- _Work required_: Quote the listing below in its entirety.

- _Dataset content_:

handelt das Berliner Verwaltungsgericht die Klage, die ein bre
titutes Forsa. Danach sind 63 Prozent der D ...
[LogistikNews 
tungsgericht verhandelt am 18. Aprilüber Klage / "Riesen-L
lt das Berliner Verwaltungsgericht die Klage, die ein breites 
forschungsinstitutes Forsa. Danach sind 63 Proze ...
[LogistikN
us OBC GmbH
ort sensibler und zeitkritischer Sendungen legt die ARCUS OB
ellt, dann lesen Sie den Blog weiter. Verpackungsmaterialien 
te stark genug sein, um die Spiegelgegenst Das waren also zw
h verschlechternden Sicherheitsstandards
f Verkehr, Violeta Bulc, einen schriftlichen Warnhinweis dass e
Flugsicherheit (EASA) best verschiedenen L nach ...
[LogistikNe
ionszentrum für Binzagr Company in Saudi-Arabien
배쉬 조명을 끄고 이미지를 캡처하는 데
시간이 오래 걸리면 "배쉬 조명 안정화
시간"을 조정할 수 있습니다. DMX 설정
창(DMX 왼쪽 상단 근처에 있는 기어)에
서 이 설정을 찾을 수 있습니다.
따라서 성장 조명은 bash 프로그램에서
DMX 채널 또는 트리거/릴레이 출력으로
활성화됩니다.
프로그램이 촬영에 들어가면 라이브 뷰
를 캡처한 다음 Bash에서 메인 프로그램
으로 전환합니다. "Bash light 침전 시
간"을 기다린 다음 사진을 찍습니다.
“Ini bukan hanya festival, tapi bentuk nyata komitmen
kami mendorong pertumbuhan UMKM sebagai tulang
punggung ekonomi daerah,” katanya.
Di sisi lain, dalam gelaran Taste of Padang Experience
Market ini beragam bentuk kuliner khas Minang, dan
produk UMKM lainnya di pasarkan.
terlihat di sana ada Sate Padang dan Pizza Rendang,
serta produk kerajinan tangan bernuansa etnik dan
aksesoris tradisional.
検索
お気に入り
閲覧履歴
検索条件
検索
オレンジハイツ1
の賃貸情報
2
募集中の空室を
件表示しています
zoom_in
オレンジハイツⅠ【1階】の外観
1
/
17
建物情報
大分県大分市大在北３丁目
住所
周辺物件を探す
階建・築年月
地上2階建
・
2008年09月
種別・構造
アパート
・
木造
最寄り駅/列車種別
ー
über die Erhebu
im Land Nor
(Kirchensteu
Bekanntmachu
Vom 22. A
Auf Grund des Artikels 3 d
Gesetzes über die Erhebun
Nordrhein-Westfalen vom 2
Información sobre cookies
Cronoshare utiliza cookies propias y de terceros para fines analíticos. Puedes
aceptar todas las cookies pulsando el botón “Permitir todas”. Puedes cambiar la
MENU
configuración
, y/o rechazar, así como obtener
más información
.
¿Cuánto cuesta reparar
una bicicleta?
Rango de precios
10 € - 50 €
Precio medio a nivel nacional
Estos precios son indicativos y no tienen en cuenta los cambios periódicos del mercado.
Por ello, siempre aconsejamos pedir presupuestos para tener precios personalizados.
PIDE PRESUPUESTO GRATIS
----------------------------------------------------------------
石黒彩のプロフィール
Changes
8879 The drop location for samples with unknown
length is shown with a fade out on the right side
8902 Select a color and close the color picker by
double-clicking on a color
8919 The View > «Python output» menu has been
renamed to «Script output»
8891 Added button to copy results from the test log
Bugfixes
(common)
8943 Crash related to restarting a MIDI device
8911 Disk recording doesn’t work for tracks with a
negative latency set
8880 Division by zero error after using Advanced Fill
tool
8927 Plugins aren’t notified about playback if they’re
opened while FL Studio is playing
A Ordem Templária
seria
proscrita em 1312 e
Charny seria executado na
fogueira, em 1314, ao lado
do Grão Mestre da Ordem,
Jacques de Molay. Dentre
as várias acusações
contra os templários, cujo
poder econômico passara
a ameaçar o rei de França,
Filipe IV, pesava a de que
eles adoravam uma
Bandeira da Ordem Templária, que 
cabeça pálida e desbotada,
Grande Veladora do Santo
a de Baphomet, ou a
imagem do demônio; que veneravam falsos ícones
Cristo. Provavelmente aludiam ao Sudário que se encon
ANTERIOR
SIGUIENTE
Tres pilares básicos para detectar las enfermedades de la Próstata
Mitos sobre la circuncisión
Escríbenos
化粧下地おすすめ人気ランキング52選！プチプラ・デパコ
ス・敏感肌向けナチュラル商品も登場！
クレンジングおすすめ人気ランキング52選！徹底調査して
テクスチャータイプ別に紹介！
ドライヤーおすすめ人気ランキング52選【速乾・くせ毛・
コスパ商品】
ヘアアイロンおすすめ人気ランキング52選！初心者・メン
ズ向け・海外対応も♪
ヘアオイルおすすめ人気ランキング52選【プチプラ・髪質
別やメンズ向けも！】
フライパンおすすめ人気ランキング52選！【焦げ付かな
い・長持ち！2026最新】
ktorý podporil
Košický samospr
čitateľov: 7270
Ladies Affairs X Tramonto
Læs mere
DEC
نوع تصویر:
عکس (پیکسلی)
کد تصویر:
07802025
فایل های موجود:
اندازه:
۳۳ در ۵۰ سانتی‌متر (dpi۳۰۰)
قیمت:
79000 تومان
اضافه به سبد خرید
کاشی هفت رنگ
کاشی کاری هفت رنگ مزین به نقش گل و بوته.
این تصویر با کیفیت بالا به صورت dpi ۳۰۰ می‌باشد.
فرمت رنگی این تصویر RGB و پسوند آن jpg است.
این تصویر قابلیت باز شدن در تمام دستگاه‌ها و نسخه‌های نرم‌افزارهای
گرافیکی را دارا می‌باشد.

- _Your solution_:
handelt das Berliner Verwaltungsgericht die Klage, die ein bre
titutes Forsa. Danach sind 63 Prozent der D ...
[LogistikNews 
tungsgericht verhandelt am 18. Aprilüber Klage / "Riesen-L
lt das Berliner Verwaltungsgericht die Klage, die ein breites 
forschungsinstitutes Forsa. Danach sind 63 Proze ...
[LogistikN
us OBC GmbH
ort sensibler und zeitkritischer Sendungen legt die ARCUS OB
ellt, dann lesen Sie den Blog weiter. Verpackungsmaterialien 
te stark genug sein, um die Spiegelgegenst Das waren also zw
h verschlechternden Sicherheitsstandards
f Verkehr, Violeta Bulc, einen schriftlichen Warnhinweis dass e
Flugsicherheit (EASA) best verschiedenen L nach ...
[LogistikNe
ionszentrum für Binzagr Company in Saudi-Arabien
배쉬 조명을 끄고 이미지를 캡처하는 데
시간이 오래 걸리면 "배쉬 조명 안정화
시간"을 조정할 수 있습니다. DMX 설정
창(DMX 왼쪽 상단 근처에 있는 기어)에
서 이 설정을 찾을 수 있습니다.
따라서 성장 조명은 bash 프로그램에서
DMX 채널 또는 트리거/릴레이 출력으로
활성화됩니다.
프로그램이 촬영에 들어가면 라이브 뷰
를 캡처한 다음 Bash에서 메인 프로그램
으로 전환합니다. "Bash light 침전 시
간"을 기다린 다음 사진을 찍습니다.
“Ini bukan hanya festival, tapi bentuk nyata komitmen
kami mendorong pertumbuhan UMKM sebagai tulang
punggung ekonomi daerah,” katanya.
Di sisi lain, dalam gelaran Taste of Padang Experience
Market ini beragam bentuk kuliner khas Minang, dan
produk UMKM lainnya di pasarkan.
terlihat di sana ada Sate Padang dan Pizza Rendang,
serta produk kerajinan tangan bernuansa etnik dan
aksesoris tradisional.
検索
お気に入り
閲覧履歴
検索条件
検索
オレンジハイツ1
の賃貸情報
2
募集中の空室を
件表示しています
zoom_in
オレンジハイツⅠ【1階】の外観
1
/
17
建物情報
大分県大分市大在北３丁目
住所
周辺物件を探す
階建・築年月
地上2階建
・
2008年09月
種別・構造
アパート
・
木造
最寄り駅/列車種別
ー
über die Erhebu
im Land Nor
(Kirchensteu
Bekanntmachu
Vom 22. A
Auf Grund des Artikels 3 d
Gesetzes über die Erhebun
Nordrhein-Westfalen vom 2
Información sobre cookies
Cronoshare utiliza cookies propias y de terceros para fines analíticos. Puedes
aceptar todas las cookies pulsando el botón “Permitir todas”. Puedes cambiar la
MENU
configuración
, y/o rechazar, así como obtener
más información
.
¿Cuánto cuesta reparar
una bicicleta?
Rango de precios
10 € - 50 €
Precio medio a nivel nacional
Estos precios son indicativos y no tienen en cuenta los cambios periódicos del mercado.
Por ello, siempre aconsejamos pedir presupuestos para tener precios personalizados.
PIDE PRESUPUESTO GRATIS
----------------------------------------------------------------
石黒彩のプロフィール
Changes
8879 The drop location for samples with unknown
length is shown with a fade out on the right side
8902 Select a color and close the color picker by
double-clicking on a color
8919 The View > «Python output» menu has been
renamed to «Script output»
8891 Added button to copy results from the test log
Bugfixes
(common)
8943 Crash related to restarting a MIDI device
8911 Disk recording doesn’t work for tracks with a
negative latency set
8880 Division by zero error after using Advanced Fill
tool
8927 Plugins aren’t notified about playback if they’re
opened while FL Studio is playing
A Ordem Templária
seria
proscrita em 1312 e
Charny seria executado na
fogueira, em 1314, ao lado
do Grão Mestre da Ordem,
Jacques de Molay. Dentre
as várias acusações
contra os templários, cujo
poder econômico passara
a ameaçar o rei de França,
Filipe IV, pesava a de que
eles adoravam uma
Bandeira da Ordem Templária, que 
cabeça pálida e desbotada,
Grande Veladora do Santo
a de Baphomet, ou a
imagem do demônio; que veneravam falsos ícones
Cristo. Provavelmente aludiam ao Sudário que se encon
ANTERIOR
SIGUIENTE
Tres pilares básicos para detectar las enfermedades de la Próstata
Mitos sobre la circuncisión
Escríbenos
化粧下地おすすめ人気ランキング52選！プチプラ・デパコ
ス・敏感肌向けナチュラル商品も登場！
クレンジングおすすめ人気ランキング52選！徹底調査して
テクスチャータイプ別に紹介！
ドライヤーおすすめ人気ランキング52選【速乾・くせ毛・
コスパ商品】
ヘアアイロンおすすめ人気ランキング52選！初心者・メン
ズ向け・海外対応も♪
ヘアオイルおすすめ人気ランキング52選【プチプラ・髪質
別やメンズ向けも！】
フライパンおすすめ人気ランキング52選！【焦げ付かな
い・長持ち！2026最新】
ktorý podporil
Košický samospr
čitateľov: 7270
Ladies Affairs X Tramonto
Læs mere
DEC
نوع تصویر:
عکس (پیکسلی)
کد تصویر:
07802025
فایل های موجود:
اندازه:
۳۳ در ۵۰ سانتی‌متر (dpi۳۰۰)
قیمت:
79000 تومان
اضافه به سبد خرید
کاشی هفت رنگ
کاشی کاری هفت رنگ مزین به نقش گل و بوته.
این تصویر با کیفیت بالا به صورت dpi ۳۰۰ می‌باشد.
فرمت رنگی این تصویر RGB و پسوند آن jpg است.
این تصویر قابلیت باز شدن در تمام دستگاه‌ها و نسخه‌های نرم‌افزارهای
گرافیکی را دارا می‌باشد.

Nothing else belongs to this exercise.